You might have heard a thing or two about Oracle's corporate culture. The company is run by a controlling chief executive and targets are holy. There's nothing wrong with that. It has made Oracle a hugehly succesful software developer, for one. But it makes for a certain culture in which some will thrive and others will be scared away.
Yesterday Oracle at its corporate headquarters organised a get-together with Sun Microsystems to reaffirm their corporate alliance. I had to drive from MacWorld in San Francisco to Oracle's Redwood Shore's campus and arrived about 5 minutes late at the Oracle conference centre. Walking to the site, a brand new Bentley drove up and parked in a reserved parking spot. Oracle CEO Larry Ellison got out. He was joined by what looked like a body guard and a personal assistant.
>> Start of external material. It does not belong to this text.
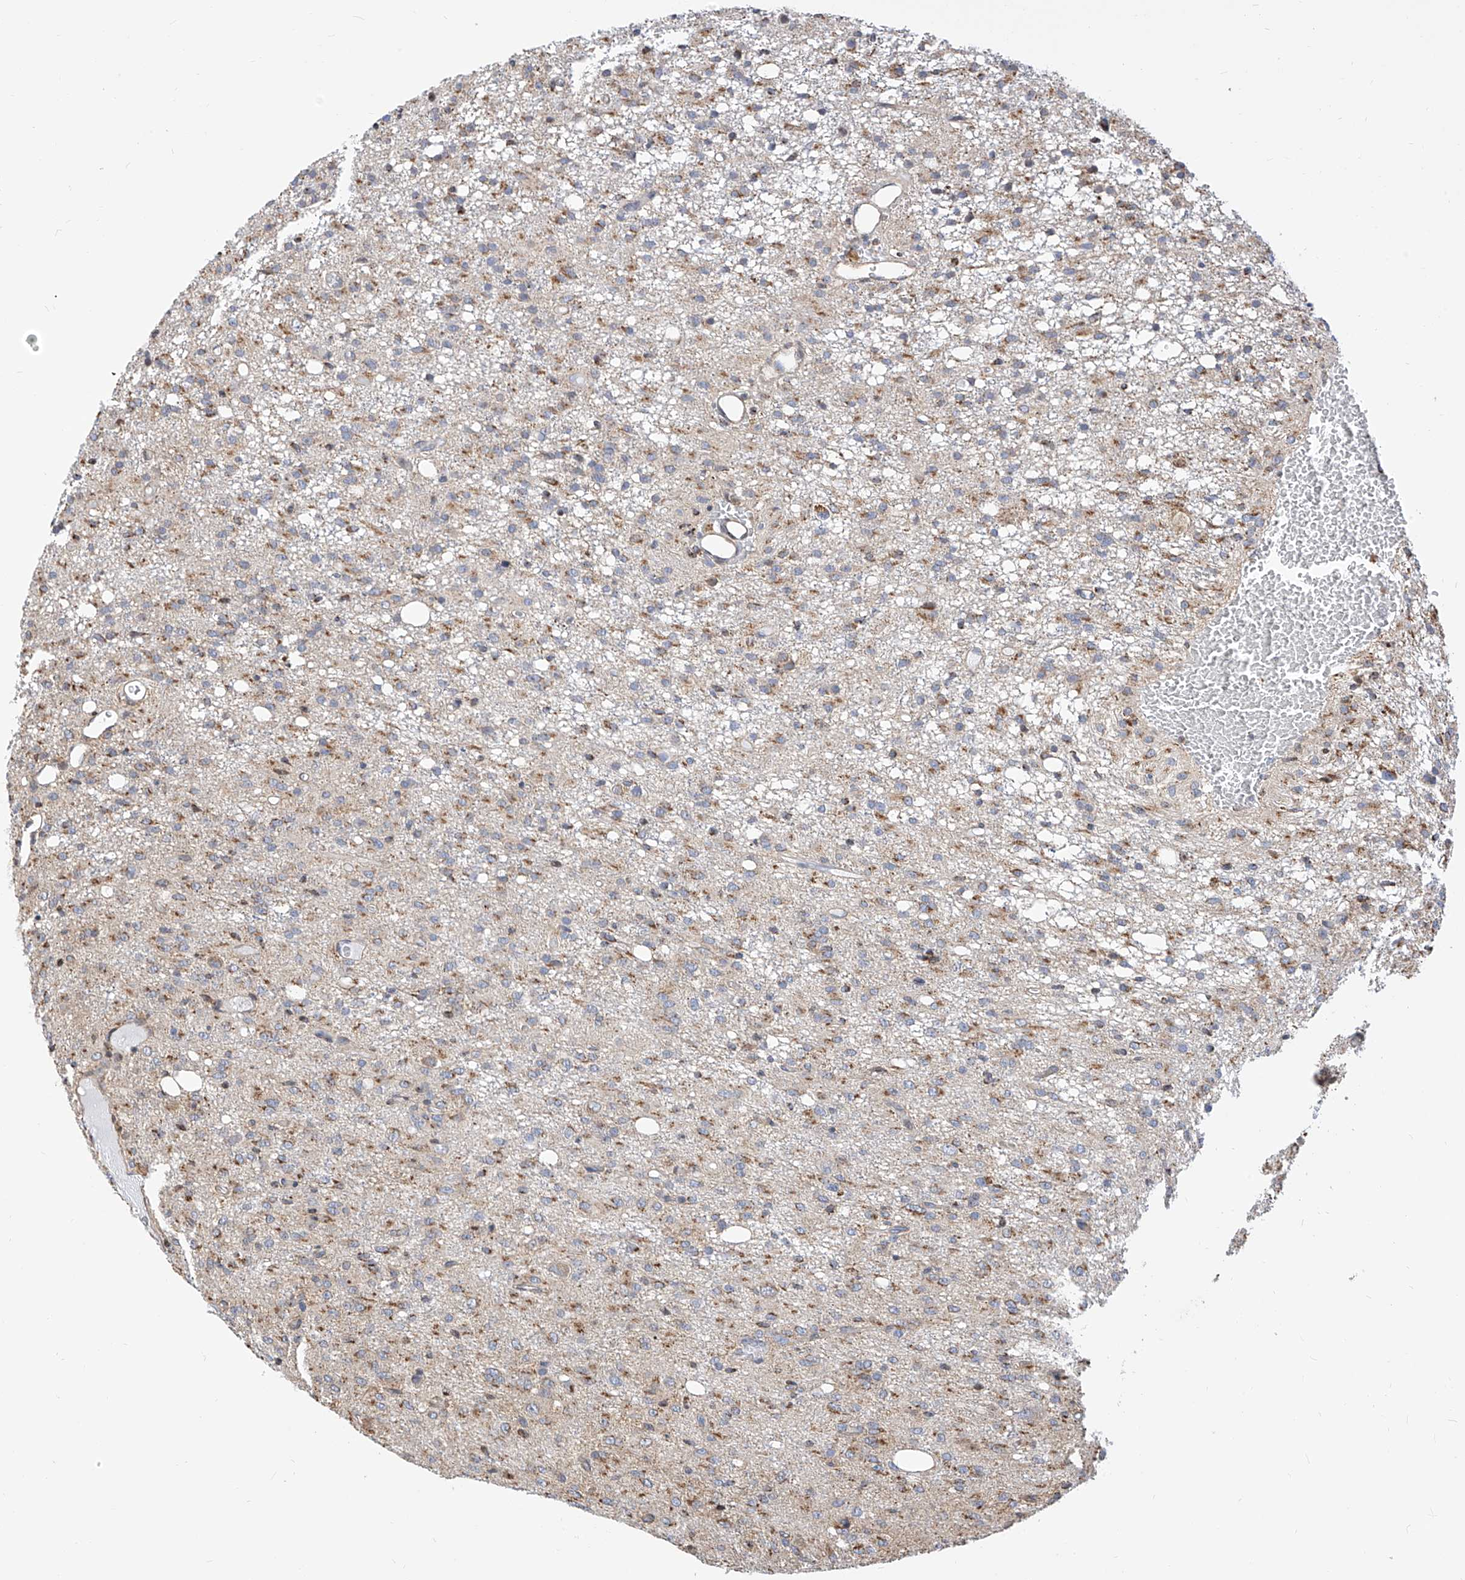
{"staining": {"intensity": "weak", "quantity": "25%-75%", "location": "cytoplasmic/membranous"}, "tissue": "glioma", "cell_type": "Tumor cells", "image_type": "cancer", "snomed": [{"axis": "morphology", "description": "Glioma, malignant, High grade"}, {"axis": "topography", "description": "Brain"}], "caption": "A histopathology image showing weak cytoplasmic/membranous positivity in approximately 25%-75% of tumor cells in malignant high-grade glioma, as visualized by brown immunohistochemical staining.", "gene": "TTLL8", "patient": {"sex": "female", "age": 59}}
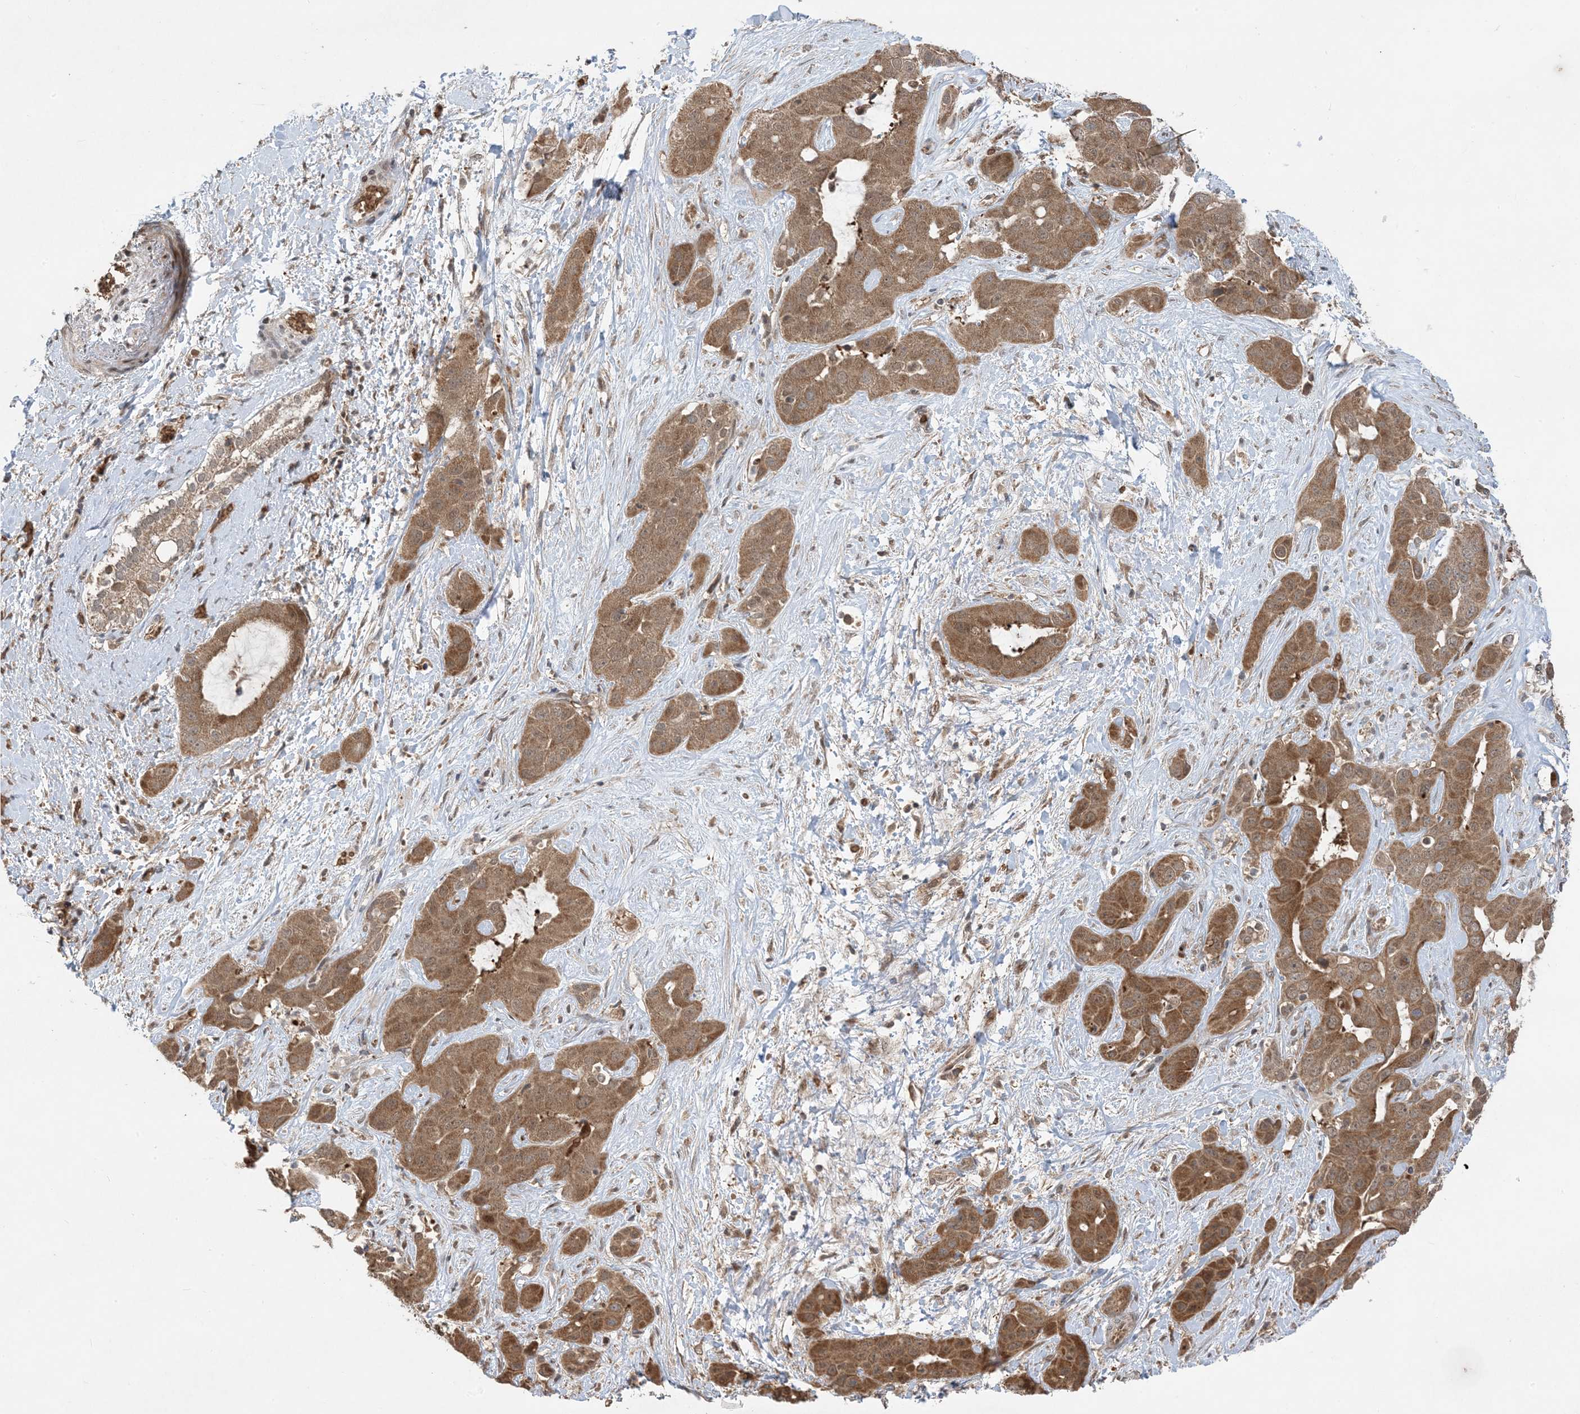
{"staining": {"intensity": "moderate", "quantity": ">75%", "location": "cytoplasmic/membranous"}, "tissue": "liver cancer", "cell_type": "Tumor cells", "image_type": "cancer", "snomed": [{"axis": "morphology", "description": "Cholangiocarcinoma"}, {"axis": "topography", "description": "Liver"}], "caption": "DAB immunohistochemical staining of human liver cancer (cholangiocarcinoma) reveals moderate cytoplasmic/membranous protein staining in approximately >75% of tumor cells.", "gene": "PUSL1", "patient": {"sex": "female", "age": 52}}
But here's the thing. By the time I got in the lobby, every single employee was looking in awe at Larry Ellison – including the ladies over at registration where I needed to pick up my name badge.
"I'm here," I joked. "Guys, it's only Larry Ellison."
The PR ladies looked up like they had just seen a ghost or woken up from a deep sleep. They were captured by the entrance of a person that happened to be Larry Ellison.
If you staff stops functioning normally when they see the company executive, doesn't that by definition mean that the cult of the celebrity CEO has gone too far?